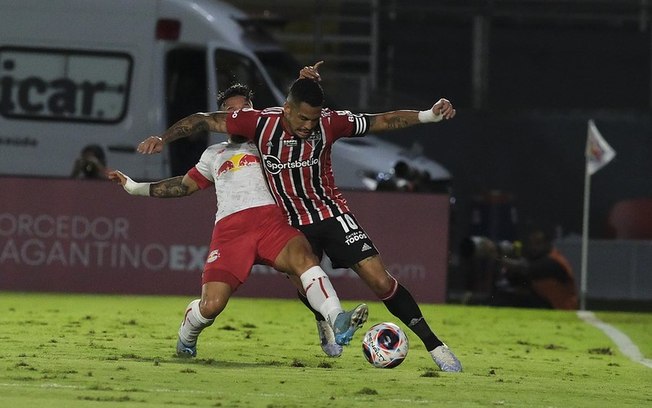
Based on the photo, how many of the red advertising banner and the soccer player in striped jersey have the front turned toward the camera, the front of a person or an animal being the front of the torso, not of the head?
2

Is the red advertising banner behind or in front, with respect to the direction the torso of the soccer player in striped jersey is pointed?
behind

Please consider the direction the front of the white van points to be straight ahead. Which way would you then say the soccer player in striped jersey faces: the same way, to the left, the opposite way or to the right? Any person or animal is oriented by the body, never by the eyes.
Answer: to the right

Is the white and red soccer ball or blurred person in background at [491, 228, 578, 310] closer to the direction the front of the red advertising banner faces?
the white and red soccer ball

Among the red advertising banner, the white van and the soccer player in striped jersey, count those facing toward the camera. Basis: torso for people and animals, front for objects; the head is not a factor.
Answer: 2

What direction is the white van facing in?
to the viewer's right

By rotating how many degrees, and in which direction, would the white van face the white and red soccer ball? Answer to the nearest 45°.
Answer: approximately 90° to its right

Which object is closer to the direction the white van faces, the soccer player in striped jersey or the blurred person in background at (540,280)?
the blurred person in background

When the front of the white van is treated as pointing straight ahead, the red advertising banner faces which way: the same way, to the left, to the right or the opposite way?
to the right
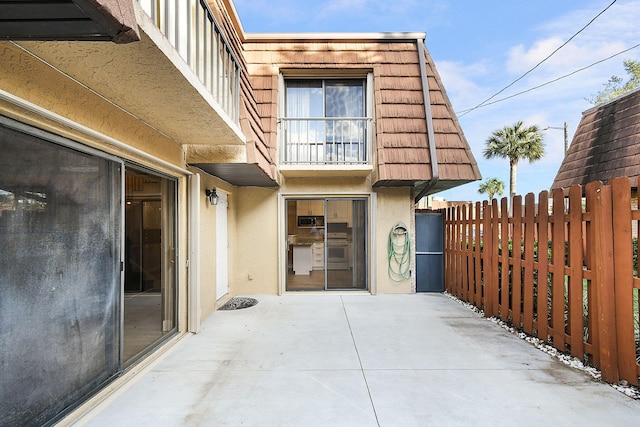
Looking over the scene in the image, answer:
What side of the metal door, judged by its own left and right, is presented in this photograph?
front

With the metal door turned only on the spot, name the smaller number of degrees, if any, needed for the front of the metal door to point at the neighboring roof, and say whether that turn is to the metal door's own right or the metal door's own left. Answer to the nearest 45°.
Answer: approximately 135° to the metal door's own left

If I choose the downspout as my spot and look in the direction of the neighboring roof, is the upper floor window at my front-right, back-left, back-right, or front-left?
back-left

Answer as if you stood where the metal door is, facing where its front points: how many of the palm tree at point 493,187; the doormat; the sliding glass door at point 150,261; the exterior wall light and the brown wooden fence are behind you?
1

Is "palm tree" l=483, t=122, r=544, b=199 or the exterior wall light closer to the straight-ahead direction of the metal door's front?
the exterior wall light

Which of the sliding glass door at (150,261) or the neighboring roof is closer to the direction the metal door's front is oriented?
the sliding glass door

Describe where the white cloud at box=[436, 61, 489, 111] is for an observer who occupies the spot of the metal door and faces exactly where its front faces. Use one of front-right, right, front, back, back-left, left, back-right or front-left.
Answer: back

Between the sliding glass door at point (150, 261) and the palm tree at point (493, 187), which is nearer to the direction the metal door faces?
the sliding glass door

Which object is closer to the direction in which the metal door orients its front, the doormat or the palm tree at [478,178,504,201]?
the doormat

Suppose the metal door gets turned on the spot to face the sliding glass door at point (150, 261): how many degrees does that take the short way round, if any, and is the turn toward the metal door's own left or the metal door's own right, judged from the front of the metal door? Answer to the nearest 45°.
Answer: approximately 45° to the metal door's own right
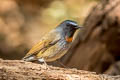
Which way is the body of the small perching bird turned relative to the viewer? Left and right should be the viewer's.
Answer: facing to the right of the viewer
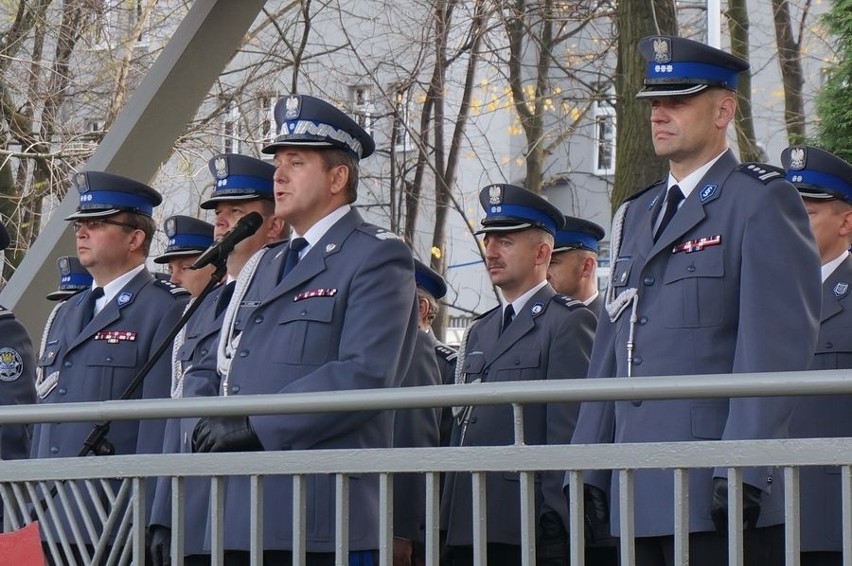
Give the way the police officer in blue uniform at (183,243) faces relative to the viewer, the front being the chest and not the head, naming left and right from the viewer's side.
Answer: facing the viewer and to the left of the viewer

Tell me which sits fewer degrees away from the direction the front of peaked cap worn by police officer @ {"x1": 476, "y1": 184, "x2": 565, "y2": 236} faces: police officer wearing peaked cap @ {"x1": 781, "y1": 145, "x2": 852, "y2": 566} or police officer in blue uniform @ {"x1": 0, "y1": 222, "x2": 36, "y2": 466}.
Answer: the police officer in blue uniform

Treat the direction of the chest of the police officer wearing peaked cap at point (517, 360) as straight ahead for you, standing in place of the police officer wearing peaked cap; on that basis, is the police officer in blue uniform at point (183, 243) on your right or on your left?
on your right

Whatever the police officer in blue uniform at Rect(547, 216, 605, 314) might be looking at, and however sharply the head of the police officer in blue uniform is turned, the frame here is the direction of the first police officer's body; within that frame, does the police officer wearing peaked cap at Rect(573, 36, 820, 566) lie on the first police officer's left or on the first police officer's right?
on the first police officer's left

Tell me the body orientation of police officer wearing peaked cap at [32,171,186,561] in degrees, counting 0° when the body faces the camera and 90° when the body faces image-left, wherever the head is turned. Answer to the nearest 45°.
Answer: approximately 45°

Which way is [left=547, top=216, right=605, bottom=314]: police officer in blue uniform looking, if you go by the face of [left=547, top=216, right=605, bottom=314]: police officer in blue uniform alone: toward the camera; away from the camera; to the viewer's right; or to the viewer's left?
to the viewer's left

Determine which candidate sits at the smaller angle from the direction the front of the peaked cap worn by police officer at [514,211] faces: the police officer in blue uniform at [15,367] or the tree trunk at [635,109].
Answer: the police officer in blue uniform

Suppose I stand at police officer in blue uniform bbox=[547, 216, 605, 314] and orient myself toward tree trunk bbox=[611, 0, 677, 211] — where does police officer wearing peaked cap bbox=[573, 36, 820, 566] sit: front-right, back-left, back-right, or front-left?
back-right
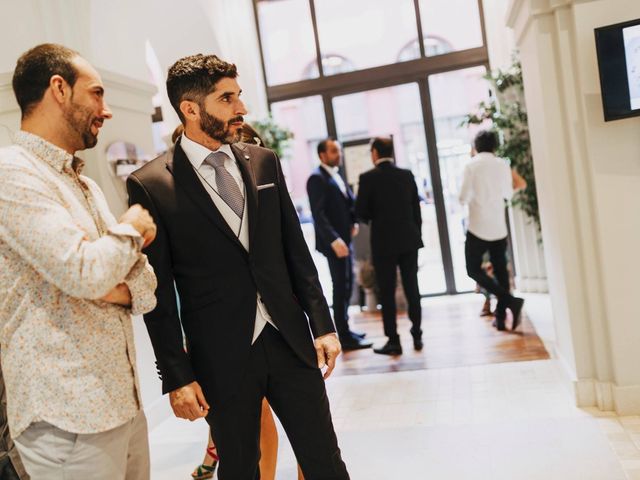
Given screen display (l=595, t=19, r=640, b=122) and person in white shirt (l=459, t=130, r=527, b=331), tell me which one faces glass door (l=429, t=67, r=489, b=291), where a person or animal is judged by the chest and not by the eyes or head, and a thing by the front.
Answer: the person in white shirt

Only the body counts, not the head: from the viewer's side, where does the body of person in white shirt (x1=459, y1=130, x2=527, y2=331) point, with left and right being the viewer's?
facing away from the viewer

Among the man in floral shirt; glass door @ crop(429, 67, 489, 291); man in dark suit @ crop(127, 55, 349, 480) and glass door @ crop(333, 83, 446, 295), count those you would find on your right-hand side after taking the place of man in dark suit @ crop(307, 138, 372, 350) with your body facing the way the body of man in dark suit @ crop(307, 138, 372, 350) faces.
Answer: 2

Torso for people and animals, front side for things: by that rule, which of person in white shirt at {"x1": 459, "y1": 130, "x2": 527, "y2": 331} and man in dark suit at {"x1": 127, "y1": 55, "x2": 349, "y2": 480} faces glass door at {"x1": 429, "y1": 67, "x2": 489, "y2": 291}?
the person in white shirt

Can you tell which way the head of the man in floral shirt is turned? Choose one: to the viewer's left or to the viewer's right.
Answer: to the viewer's right

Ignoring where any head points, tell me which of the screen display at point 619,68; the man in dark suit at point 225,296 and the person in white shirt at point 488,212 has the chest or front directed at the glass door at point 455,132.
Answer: the person in white shirt

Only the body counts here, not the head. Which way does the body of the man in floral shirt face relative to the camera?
to the viewer's right

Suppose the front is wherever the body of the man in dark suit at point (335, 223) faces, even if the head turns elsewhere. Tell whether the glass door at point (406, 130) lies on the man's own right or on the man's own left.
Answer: on the man's own left

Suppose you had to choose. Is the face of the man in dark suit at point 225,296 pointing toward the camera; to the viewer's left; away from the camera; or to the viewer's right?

- Task details: Return, unchanged, the part of the items above that opens with the line containing "Which way is [left=547, top=216, right=605, bottom=314]: police" and closes with the line containing "facing away from the viewer", both of those lines included. Leave the pictures out of your answer.

- Expected answer:
Which way is [left=547, top=216, right=605, bottom=314]: police officer in blue uniform looking, if you go by the face of [left=547, top=216, right=605, bottom=314]: police officer in blue uniform alone: toward the camera; away from the camera; to the viewer's right; or to the viewer's left?
to the viewer's left

Determine which candidate sits at the smaller angle from the direction the front of the peaked cap worn by police officer at [514,211] faces: the police officer in blue uniform at [15,367] or the tree trunk at [635,109].
Answer: the police officer in blue uniform

Suppose I stand at police officer in blue uniform bbox=[547, 216, 605, 314] and orient myself toward tree trunk bbox=[611, 0, 677, 211] — where does police officer wearing peaked cap bbox=[573, 36, 820, 566] sit: front-right, back-left, back-right, or front-left?
back-right
Given screen display (l=595, t=19, r=640, b=122) and person in white shirt (l=459, t=130, r=527, b=331), tell me which one faces glass door (l=429, t=67, r=489, b=291), where a person or animal is judged by the chest and not by the eyes or head, and a thing by the front.
Answer: the person in white shirt

Only the body counts, not the head: from the viewer's side, where does the body of person in white shirt (x1=459, y1=130, x2=527, y2=331) point, with left and right being the viewer's?
facing away from the viewer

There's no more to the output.